There is a story about the Soviet official who came on a visit to Britain and expressed his wish to meet the person responsible for seeing that enough bread was baked and delivered to London each day. He was astounded when he was informed that there was no such person.
But looking back four decades to the time when I was becoming interested in politics, it has to be admitted that the Britain of the era looks remarkably collectivist to modern eyes.
The press cutting above was tweeted by the Thatcherise account, which is replaying - 40 years on tot he day - the events surrounding Margaret Thatcher's election as Conservative leader in February 1975.
Because in November 1974 the prices of goods in British shops were controlled by the Department of Prices and Consumer Protection. This short-lived government department that had two secretaries of state: Shirley Williams (1974-6) and Roy Hattersley (1976-9).
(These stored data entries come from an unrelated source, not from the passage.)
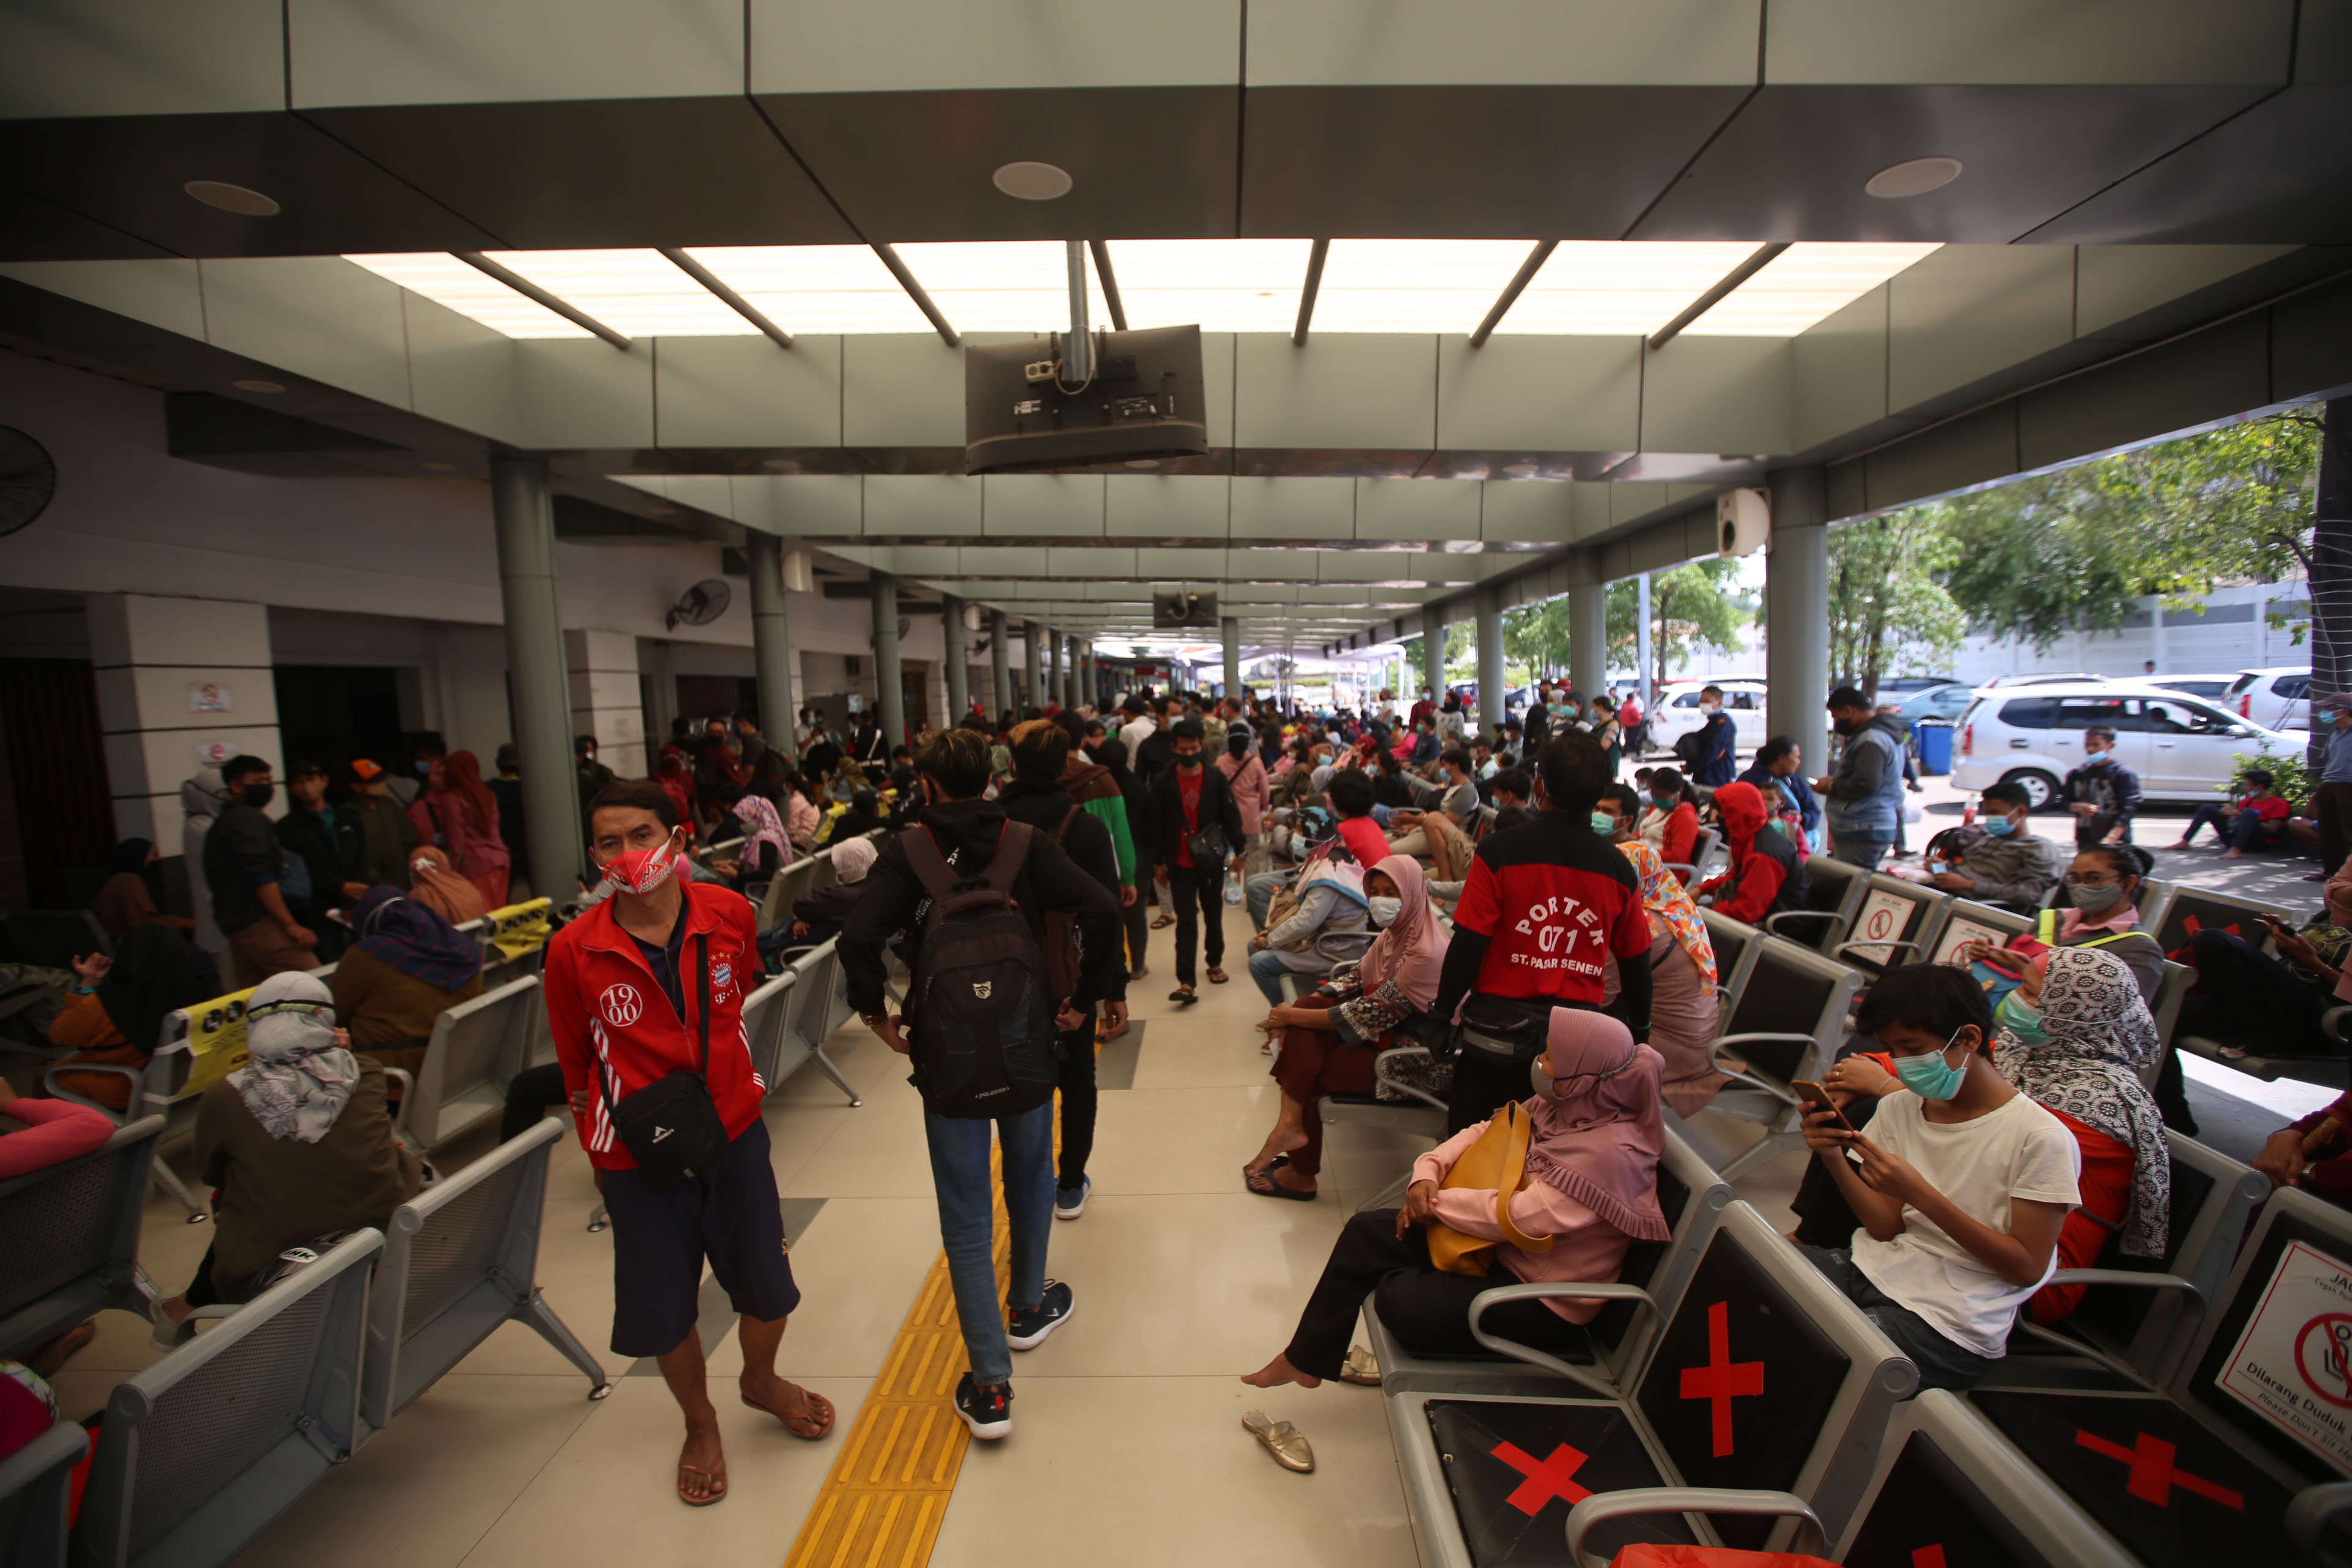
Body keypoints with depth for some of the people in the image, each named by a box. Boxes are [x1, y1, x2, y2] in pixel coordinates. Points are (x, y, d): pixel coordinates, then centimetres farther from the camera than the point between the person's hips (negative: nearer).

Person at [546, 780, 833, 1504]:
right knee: (664, 1307, 14)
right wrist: (597, 1153, 9)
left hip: (734, 1132, 2)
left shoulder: (729, 914, -13)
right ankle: (700, 1423, 45)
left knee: (767, 1285, 14)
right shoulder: (573, 950, -16)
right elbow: (577, 1061, 0)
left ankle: (760, 1380, 48)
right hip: (638, 1154, -1)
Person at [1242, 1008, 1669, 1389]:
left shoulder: (1611, 1152, -29)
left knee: (1399, 1299, -21)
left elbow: (1521, 1217, -32)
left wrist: (1436, 1202, -19)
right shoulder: (1561, 1105, -4)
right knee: (1366, 1232, 2)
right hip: (1500, 1249, 9)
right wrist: (1427, 1173, -12)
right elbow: (1485, 1133, 5)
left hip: (1544, 1301, -8)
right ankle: (1304, 1359, 15)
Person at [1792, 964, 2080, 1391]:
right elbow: (1887, 1228, 7)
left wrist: (1919, 1193, -21)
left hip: (1950, 1323, -5)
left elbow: (2027, 1268, -10)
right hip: (1874, 1269, 6)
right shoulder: (1899, 1108, 7)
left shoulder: (2042, 1139, -9)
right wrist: (1834, 1159, -11)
Consumer protection was on the up in 1970s - does anyone remember Richard Stilgoe and Nationwide's consumer unit - and it now seems a forward-looking movement.
By contrast, the idea of price control now seems extraordinary. And the National Archives sites spells out just this department's work in the area:
The Prices Policy Divisions were developed from the prices interests of the DTI's Prices and Incomes Division. One Division was concerned with general prices and counter inflation policy, especially in connection with the Price Code and the Price Commission; the other with price regulation and information, the administration of food subsidies, and the relationship between price control and industrial policy.This is the sort of Labourism I grew up with. And, despite coming from a poor family, I never found it enticing.
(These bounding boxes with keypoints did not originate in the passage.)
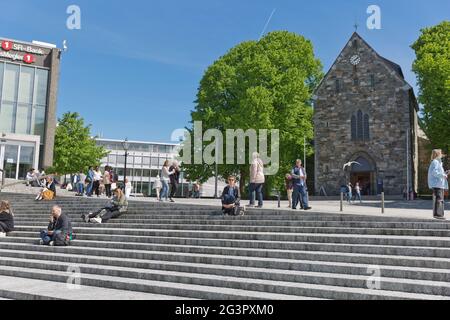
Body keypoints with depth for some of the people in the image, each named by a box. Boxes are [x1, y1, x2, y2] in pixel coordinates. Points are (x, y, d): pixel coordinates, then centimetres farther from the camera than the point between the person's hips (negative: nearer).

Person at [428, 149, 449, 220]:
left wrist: (445, 173, 13)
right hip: (437, 184, -11)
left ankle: (440, 214, 17)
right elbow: (434, 172, -20)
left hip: (440, 184, 11)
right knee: (439, 199, -13)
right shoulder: (435, 162, -10)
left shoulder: (438, 162, 23)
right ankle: (437, 214, -14)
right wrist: (444, 175, -14)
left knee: (440, 199, 12)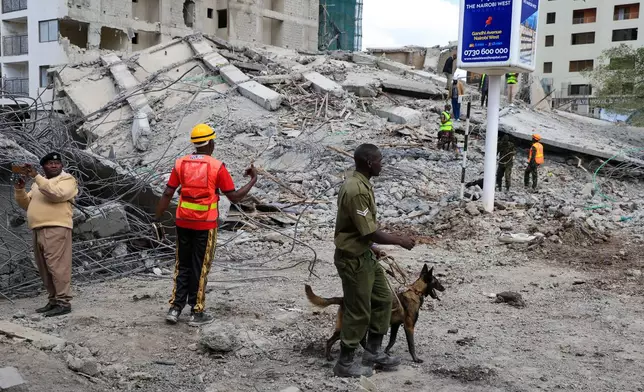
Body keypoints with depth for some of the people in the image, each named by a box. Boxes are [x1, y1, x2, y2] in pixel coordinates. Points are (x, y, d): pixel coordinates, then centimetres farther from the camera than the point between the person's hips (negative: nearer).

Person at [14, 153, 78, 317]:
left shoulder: (67, 179, 3)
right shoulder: (38, 183, 26)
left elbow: (56, 194, -17)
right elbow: (26, 204, 24)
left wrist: (35, 176, -17)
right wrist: (20, 189, 6)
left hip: (56, 228, -8)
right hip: (39, 230, 8)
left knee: (57, 266, -13)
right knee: (45, 269, 9)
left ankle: (63, 302, -13)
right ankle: (53, 300, 16)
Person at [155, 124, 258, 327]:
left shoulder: (181, 163, 0)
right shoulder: (217, 167, -11)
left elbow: (167, 194, -1)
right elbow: (234, 197, -8)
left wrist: (158, 219, 5)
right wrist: (253, 180, 4)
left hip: (183, 223, 4)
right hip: (205, 225, -4)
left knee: (182, 266, 17)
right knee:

And, as it turned out, Margaret Thatcher was right. Competition between supermarkets proved a far more effective way of keeping prices down than government control.
But the Thatcher era is now long gone too, and her views now sound almost as old fashioned. The travails of Tesco suggest that the supermarket era is over too. Certainly, here in Britain, dirigiste Labourism is far from our biggest worry - despite what some commentators would have us believe.
I guess the moral is that 40 years is a long time in politics - and 30 years is just as long.